Aujourd’hui, réunissons petits et grands autour d’un ouvrage qui devrait séduire même les cœurs les plus endurcis d’entre vous. La nouvelle saison approche, et le petit livre de Léontine Soulier arrive à point. Découvrons ainsi Comment tu m’aimes ?, cet album tendre et amusant publié en autoédition début 2016.
Léontine Soulier par Lisons jeunesse
Sous son format minuscule et pratique, ce livret-album conçu par Léontine Soulier n’en est pas moins pourvu de pépites, bien au contraire. Irriguée par une même question, chaque double-page répond au titre : « Comment tu m’aimes ? ». Les réponses ne sauraient décevoir les enfants qui aimeront se souvenir de cette joie incomparable devant l’acquisition d’un nouveau cartable, imaginer la douceur d’un mouton… ou se souvenir de cette sensation bienfaitrice de crème sur un coup de soleil à laquelle nous sommes tous plus ou moins accoutumés (plutôt plus que moins pour ma part…).

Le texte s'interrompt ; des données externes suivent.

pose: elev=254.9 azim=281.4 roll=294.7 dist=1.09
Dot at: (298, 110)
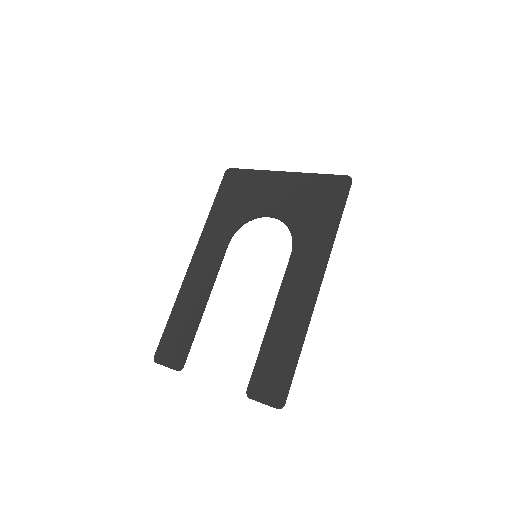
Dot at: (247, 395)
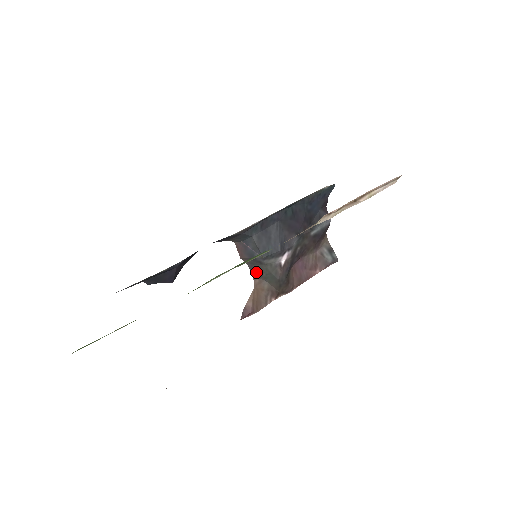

Les plus grands y trouveront également leur compte, familiers de ces petites futilités quotidiennes qui pourtant nous ravissent lorsqu’il nous arrive de les rencontrer. Je pense à « ce bain chaud quand on a les pieds froids », « ce vent frais dans la nuque une chaude journée d’été » et à ces sensations toutes simples, plus concrètes encore, que sont cet « oignon qui ne fait pas pleurer », cette chaussette toujours manquante, ou, un peu moins connue cependant (mais après tout, à chacun son petit plaisir) cette « une grenouillère devant un feu de cheminée » qui donne envie de s’y essayer. Je n’en dis pas plus, à vous de découvrir la suite de ces doux sentiments que l’on se remémore au fil des pages de Léontine Soulier.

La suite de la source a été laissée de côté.